Page extract =>
During the show at Beehive you could see that amazement in the stunned expressions on people’s faces; a crude bootleg video of the event illustrates that the few fans who weren’t moshing were simply staring in wonder. Two teenagers stood in the front row, literally six feet away from Kurt Cobain, and their jaws hung three to four inches below their noses, as if they had no control over their bodies. That “dropped jaw” reaction was something that would be repeated all over the world in the next few months.

If the band had any idea whatsoever of their power, it wasn’t apparent to anyone who talked to them during that month of September 1991, and it certainly didn’t show at Beehive. When the band finally left the Blue Moon Tavern—fortified with beer to better handle their first promotional efforts at pushing their new major-label album—they snuck in the back way at Beehive and hung out in the basement lunchroom of the small record store. “I remember sneaking down to the lunch room just to catch a glimpse of them,” recalls Mike Musburger, one of the many Beehive employees who was also a local musician (at the time, his band, the Posies, were considered more successful than Nirvana). “Kurt was just kneeling there in the middle of the room, writing the set list out on a sheet of paper. There was no hype and they didn’t act like big shots or anything. But there still was this air about him. Of course, he didn’t create that air—it came more from all the other employees who were watching him.”

Though most of the store’s workers just stood around and stared at Cobain, Brown says that wasn’t because the singer was unfriendly. “At the time, the Seattle scene was such a close-knit thing, even for people who weren’t necessarily playing music, that it wasn’t like anybody was unapproachable,” he says. “Everybody prided themselves on being down to earth and not acting like rock stars. Yet the buzz that Kurt created with Nirvana made him that way whether he liked it or not. People were in awe of him and what he was doing.” Not that Cobain would have noticed. “None of the band seemed particularly nervous,” remembers Susie Tennant, who ushered them around that day. “It wasn’t like Kurt to get a big head. But when we all went upstairs, it was a madhouse. I’m not sure anyone was ready for that.”

“That” was a record store overflowing with fans, at this point perched any- and everywhere. There were so many people outside the store who couldn’t get in that employees eventually shooed them away from the glass, fearing that it might break from all the leaning and pressing against it. “Inside the store there were people standing on top of the racks of albums,” recalls David Day, one of Beehive’s employees. “There were kids everywhere.” The store was so jammed that Day and Brown remember urging the owner of Beehive to go home, fearing that he would cancel the show if he realized how much damage was being done.

Within the crowd of three hundred that Brown estimates were packed into the store was a virtual “who’s who” of the Seattle music scene. Members of Tad, the Screaming Trees, the Posies, the Fastbacks, Love Battery, and several other Seattle bands were there to root on Nirvana. Even the members of Soundgarden stopped by—and at that point they were arguably the biggest band in town, themselves preparing for their own major-label album, Badmotorfinger. But like many local industry types, the Soundgarden members left because it was simply too crowded. “We were coming from rehearsal, and we were in the area, so we thought, ‘Let’s go see those guys,’” remembers Kim Thayil, guitarist for Soundgarden. “But it was so damn crowded that we decided to go do something else. It was pretty unbelievable that it was that crowded.”

Entries provided =>
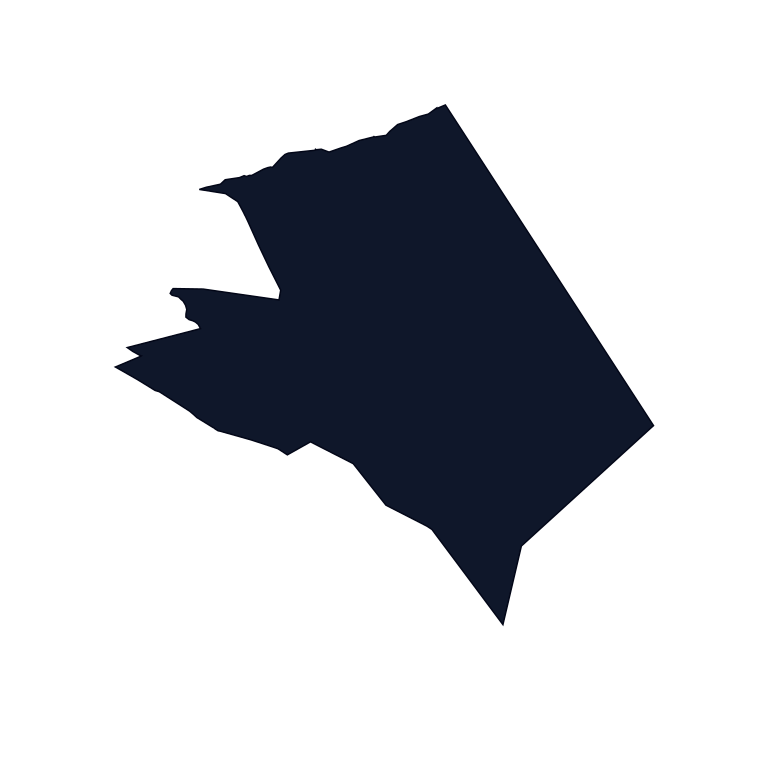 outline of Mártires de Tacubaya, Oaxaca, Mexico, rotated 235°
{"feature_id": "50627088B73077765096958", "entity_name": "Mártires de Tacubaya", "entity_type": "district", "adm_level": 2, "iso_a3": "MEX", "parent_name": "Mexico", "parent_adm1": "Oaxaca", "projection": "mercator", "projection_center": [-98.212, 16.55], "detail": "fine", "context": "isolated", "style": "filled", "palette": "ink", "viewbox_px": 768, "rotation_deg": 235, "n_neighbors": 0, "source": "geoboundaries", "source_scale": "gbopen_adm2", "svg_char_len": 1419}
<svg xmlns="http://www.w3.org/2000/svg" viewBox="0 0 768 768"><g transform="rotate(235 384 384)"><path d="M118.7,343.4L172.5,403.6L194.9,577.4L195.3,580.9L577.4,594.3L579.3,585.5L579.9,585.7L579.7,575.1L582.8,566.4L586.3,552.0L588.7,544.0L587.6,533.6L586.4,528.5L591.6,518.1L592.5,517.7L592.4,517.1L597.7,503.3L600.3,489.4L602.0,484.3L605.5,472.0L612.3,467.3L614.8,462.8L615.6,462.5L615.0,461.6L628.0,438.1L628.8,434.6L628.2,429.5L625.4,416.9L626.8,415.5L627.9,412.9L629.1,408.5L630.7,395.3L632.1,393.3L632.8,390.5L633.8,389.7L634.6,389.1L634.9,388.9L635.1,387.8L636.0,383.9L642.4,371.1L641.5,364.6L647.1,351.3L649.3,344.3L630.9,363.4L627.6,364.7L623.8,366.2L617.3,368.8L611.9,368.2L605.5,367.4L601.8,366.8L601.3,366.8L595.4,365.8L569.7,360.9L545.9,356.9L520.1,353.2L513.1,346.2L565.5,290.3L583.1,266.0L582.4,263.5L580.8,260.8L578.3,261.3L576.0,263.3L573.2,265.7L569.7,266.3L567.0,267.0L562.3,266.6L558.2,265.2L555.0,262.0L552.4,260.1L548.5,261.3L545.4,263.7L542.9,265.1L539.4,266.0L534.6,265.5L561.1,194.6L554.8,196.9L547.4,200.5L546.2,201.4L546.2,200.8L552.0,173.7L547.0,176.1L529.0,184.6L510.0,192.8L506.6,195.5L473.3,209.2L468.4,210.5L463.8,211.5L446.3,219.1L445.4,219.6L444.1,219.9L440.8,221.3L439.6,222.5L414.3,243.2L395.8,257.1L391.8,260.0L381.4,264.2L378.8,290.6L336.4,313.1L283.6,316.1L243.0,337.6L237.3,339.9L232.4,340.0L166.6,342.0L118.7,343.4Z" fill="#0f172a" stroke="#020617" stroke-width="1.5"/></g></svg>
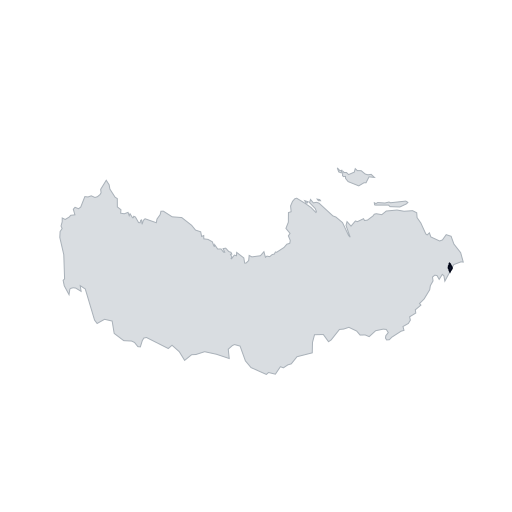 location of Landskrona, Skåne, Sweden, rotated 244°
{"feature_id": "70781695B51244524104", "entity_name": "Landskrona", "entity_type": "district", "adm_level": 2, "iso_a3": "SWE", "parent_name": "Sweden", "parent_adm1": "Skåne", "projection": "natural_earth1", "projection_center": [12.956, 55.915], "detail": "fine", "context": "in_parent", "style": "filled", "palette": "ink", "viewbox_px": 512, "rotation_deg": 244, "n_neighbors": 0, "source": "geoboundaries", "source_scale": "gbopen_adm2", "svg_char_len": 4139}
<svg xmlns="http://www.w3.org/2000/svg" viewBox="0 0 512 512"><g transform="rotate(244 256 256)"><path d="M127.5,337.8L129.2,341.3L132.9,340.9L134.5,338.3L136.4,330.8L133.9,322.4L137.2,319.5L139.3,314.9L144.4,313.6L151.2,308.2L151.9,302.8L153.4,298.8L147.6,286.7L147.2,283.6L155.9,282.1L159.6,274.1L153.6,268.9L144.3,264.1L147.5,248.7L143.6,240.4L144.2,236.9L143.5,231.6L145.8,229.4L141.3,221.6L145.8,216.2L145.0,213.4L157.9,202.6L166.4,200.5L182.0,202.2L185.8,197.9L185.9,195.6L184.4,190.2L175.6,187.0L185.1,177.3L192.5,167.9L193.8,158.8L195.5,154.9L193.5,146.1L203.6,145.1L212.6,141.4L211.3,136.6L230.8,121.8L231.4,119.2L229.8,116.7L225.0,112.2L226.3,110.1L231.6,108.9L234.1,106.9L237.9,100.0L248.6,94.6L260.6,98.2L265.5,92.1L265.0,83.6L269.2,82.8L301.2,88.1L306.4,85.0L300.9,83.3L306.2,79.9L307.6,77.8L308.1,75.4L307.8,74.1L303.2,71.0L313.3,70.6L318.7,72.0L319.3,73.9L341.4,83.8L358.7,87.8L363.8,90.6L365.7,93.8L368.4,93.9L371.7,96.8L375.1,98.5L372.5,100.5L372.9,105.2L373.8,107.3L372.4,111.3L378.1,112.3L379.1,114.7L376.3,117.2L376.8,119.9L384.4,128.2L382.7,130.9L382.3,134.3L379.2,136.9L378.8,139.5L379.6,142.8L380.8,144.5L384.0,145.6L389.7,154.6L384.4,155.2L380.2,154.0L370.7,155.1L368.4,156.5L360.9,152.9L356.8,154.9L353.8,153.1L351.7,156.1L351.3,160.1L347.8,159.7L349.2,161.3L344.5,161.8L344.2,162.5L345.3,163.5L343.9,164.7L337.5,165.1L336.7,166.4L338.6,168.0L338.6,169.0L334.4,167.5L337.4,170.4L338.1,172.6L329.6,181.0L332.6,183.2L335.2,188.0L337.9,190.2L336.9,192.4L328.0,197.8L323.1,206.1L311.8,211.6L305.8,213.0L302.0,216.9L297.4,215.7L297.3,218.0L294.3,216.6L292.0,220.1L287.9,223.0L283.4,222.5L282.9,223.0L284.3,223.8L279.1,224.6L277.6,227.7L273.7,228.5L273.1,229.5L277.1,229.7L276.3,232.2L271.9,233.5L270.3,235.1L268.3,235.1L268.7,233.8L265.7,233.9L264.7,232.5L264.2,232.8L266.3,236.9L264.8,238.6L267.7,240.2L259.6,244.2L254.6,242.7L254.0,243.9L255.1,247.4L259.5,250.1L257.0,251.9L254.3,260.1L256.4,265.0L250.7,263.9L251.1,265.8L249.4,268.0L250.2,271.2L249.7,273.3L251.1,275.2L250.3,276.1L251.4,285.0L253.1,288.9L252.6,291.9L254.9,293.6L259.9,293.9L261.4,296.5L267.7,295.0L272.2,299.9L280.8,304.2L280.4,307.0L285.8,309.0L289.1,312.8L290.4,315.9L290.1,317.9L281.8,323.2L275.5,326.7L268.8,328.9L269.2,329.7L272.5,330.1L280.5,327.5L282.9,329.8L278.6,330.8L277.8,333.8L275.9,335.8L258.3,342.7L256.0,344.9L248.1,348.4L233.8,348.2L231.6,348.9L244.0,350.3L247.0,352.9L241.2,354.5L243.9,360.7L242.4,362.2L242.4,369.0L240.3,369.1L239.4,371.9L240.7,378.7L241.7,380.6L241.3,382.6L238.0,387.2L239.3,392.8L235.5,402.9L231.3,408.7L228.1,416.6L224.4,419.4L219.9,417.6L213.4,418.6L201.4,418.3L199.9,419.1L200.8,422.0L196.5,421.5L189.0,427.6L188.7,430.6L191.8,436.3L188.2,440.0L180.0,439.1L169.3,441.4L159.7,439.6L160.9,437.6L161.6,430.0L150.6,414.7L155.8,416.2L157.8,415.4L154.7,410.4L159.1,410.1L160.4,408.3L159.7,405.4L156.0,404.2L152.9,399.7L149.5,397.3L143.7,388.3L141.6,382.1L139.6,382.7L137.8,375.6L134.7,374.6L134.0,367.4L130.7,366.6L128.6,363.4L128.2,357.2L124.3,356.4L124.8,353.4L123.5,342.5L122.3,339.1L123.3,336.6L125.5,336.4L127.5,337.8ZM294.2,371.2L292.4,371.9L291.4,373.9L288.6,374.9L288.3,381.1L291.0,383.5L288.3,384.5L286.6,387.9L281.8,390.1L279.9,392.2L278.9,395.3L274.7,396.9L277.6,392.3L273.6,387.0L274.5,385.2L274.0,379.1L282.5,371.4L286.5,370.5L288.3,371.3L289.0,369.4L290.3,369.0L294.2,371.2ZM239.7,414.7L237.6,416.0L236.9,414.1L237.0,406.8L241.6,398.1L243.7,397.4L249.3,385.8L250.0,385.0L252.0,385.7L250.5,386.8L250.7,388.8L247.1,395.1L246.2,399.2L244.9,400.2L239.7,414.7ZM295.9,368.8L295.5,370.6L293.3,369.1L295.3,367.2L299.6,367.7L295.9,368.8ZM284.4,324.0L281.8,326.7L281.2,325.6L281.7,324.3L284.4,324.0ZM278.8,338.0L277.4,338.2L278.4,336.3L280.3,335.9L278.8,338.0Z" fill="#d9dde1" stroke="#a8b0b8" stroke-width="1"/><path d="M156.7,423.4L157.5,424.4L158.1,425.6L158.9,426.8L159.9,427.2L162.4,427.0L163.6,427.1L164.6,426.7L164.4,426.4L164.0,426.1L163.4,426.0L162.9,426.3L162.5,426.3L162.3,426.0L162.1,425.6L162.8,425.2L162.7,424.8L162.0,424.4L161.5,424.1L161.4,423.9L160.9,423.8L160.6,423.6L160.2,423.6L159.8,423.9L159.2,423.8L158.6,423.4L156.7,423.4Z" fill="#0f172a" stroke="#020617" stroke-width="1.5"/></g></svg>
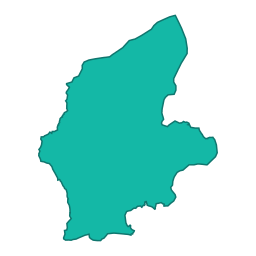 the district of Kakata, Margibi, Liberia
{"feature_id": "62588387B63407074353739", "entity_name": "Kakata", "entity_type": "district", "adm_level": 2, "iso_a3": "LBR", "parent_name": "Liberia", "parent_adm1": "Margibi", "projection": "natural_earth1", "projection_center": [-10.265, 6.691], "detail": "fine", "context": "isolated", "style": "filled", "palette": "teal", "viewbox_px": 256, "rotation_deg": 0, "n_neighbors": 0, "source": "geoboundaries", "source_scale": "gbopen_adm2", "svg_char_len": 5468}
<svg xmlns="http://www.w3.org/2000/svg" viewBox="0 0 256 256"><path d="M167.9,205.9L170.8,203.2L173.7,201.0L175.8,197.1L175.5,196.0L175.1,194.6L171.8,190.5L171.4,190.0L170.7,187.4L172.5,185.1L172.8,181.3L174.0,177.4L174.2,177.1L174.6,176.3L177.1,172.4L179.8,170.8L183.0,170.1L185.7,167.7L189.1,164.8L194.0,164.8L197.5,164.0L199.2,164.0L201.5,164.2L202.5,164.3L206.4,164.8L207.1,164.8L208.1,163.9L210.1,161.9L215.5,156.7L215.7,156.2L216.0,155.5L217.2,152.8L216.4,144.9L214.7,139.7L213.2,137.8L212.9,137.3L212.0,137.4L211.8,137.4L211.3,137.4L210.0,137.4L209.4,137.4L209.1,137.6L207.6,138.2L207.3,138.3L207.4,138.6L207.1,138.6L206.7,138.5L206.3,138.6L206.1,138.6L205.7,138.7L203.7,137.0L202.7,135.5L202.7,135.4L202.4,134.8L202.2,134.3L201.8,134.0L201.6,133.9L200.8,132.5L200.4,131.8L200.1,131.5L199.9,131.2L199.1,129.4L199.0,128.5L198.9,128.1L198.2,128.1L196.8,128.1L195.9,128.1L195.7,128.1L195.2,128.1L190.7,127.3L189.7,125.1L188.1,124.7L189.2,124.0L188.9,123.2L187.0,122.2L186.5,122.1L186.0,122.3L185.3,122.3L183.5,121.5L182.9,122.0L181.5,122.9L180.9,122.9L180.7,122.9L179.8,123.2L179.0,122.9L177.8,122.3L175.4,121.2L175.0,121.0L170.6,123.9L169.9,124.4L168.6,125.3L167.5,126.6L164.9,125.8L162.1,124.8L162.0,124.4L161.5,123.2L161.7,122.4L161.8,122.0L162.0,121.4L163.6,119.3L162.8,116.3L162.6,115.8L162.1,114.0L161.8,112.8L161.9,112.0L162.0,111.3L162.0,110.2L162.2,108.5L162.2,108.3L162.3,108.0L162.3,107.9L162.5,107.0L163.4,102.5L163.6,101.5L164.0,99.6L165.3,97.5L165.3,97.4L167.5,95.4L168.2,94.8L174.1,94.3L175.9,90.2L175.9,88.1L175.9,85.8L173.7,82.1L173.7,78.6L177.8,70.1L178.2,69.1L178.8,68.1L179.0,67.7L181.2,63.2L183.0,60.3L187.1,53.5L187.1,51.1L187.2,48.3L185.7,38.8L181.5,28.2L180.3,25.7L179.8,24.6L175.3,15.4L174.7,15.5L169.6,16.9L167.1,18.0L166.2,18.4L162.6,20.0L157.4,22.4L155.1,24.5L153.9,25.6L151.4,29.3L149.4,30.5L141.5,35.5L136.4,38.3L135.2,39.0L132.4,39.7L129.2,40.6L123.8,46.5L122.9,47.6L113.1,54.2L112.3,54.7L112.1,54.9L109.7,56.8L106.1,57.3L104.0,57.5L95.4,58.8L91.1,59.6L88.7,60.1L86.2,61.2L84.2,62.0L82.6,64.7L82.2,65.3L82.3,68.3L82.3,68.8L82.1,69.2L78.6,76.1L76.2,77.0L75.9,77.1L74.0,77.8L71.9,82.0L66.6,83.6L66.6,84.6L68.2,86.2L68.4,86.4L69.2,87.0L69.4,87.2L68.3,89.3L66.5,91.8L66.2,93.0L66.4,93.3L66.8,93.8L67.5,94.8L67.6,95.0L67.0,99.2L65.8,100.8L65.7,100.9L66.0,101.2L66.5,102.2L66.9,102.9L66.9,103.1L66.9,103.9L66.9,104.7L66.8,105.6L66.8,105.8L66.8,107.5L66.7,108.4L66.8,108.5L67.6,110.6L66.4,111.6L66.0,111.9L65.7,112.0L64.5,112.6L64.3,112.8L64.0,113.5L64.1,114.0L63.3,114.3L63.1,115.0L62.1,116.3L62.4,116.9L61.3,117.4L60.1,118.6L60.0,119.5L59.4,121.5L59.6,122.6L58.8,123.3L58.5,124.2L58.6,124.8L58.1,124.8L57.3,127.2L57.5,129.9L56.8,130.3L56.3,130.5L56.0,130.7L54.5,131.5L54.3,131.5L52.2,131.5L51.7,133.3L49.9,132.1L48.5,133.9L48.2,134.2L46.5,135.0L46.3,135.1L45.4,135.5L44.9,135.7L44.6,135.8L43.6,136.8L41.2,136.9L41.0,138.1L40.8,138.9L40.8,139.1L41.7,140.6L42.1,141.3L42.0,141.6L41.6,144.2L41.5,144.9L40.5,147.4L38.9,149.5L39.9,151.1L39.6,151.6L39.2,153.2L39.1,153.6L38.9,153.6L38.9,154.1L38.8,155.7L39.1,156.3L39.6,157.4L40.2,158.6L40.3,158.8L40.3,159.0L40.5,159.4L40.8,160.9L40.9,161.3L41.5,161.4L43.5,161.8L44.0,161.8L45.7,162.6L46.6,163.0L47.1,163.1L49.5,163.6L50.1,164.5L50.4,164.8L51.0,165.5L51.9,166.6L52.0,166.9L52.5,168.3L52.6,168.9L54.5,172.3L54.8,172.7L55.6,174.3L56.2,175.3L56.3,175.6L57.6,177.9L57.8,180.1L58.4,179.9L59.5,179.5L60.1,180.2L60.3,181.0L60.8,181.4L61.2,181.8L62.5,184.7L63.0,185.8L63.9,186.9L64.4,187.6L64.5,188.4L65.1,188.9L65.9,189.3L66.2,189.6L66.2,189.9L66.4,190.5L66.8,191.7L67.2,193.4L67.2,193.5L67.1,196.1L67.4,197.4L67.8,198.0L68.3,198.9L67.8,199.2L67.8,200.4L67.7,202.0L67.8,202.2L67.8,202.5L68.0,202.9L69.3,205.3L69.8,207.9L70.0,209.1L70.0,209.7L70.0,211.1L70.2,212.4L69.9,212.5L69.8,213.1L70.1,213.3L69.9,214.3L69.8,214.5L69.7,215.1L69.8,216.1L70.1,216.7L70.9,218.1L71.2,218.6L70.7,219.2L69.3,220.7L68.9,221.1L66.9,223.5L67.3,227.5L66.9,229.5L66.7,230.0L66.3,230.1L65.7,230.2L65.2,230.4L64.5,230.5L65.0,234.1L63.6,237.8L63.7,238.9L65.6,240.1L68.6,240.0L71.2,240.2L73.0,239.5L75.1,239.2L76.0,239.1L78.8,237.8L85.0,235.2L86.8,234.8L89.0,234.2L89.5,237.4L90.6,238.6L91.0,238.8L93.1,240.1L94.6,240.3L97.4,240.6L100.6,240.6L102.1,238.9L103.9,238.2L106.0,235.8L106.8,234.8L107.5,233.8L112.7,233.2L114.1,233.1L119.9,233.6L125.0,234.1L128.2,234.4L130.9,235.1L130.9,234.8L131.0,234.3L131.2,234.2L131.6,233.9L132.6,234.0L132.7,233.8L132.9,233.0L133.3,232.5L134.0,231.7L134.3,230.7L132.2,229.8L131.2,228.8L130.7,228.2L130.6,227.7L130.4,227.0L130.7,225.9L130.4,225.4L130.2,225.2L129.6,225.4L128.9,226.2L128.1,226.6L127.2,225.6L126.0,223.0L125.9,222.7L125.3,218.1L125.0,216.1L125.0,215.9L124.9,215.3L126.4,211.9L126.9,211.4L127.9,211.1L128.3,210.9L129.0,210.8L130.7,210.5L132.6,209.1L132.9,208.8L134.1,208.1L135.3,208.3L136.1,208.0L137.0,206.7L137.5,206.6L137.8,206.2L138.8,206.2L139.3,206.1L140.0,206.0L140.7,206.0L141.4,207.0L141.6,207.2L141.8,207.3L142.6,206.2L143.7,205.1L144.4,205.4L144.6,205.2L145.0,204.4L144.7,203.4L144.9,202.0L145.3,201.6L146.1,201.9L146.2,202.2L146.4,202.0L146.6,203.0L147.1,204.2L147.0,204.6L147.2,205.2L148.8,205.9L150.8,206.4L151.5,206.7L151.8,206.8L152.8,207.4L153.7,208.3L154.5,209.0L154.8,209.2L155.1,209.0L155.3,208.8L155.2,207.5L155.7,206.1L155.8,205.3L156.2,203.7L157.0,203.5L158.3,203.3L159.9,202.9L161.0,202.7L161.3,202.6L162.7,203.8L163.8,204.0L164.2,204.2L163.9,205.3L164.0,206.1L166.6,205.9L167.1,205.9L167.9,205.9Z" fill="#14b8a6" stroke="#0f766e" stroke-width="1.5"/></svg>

Work to do =>
[1] Name every person whose own words are quoted in the Beehive passage.
[2] Carry on the Beehive passage about Nirvana's in-store show from its last sentence.

Final results =>
[1] Mike Musburger, Brown, Susie Tennant, David Day, Kim Thayil

[2]
The show began with Kurt softly muttering “Thanks for coming,” though that introduction was followed by two minutes of tuning. A few people clapped; this was an audience made up of fans of Bleach. There was no stage normally set up in Beehive, so the group played on the same level with most of the audience, which meant that the vast majority of the crowd couldn’t see; most people in the back couldn’t hear, either, because a wall of people is an effective muffling device. “The crowd actually was on a slightly higher platform than the band,” remembers Flannigan. “And since Kurt was short to begin with, it made it impossible to see him, and if you were at the back, you couldn’t hear much, except the bass and drums, because the crowd insulated much of the sound.” But none of this stopped the audience from getting excited. In the front row, the audience was so close to the band that Krist Novoselic had to make sure he didn’t bean anyone with his bass as he swung it around.

Nirvana began with “Drain You,” and from that moment on the crowd slam-danced their way around Beehive, forgetting that this was a record store filled with compact discs, albums, and videos, forgetting that there were light fixtures and display racks everywhere, forgetting that the crude PA system wasn’t set up to re-create a true concert experience. But even if the conditions were less than optimal, the band made up for it with their performance, playing like they were in an arena rather than a record store. This was no unplugged Nirvana: Kurt began the show by turning up his amplifier to the highest setting, and several times during the performance he tried turning it up higher. He broke a string halfway through “Drain You,” though that didn’t diminish his intensity, as he played with a ferocity that seemed at times almost demonic.

“The performance was amazing,” recalls Kelly Canary, a Beehive employee at the time and also a member of the legendary Northwest punk band Dickless. “In a record store with neon lights on, and in an overall bad place to play, they played great. I’d seen them many times before, but I don’t know if they were ever better.”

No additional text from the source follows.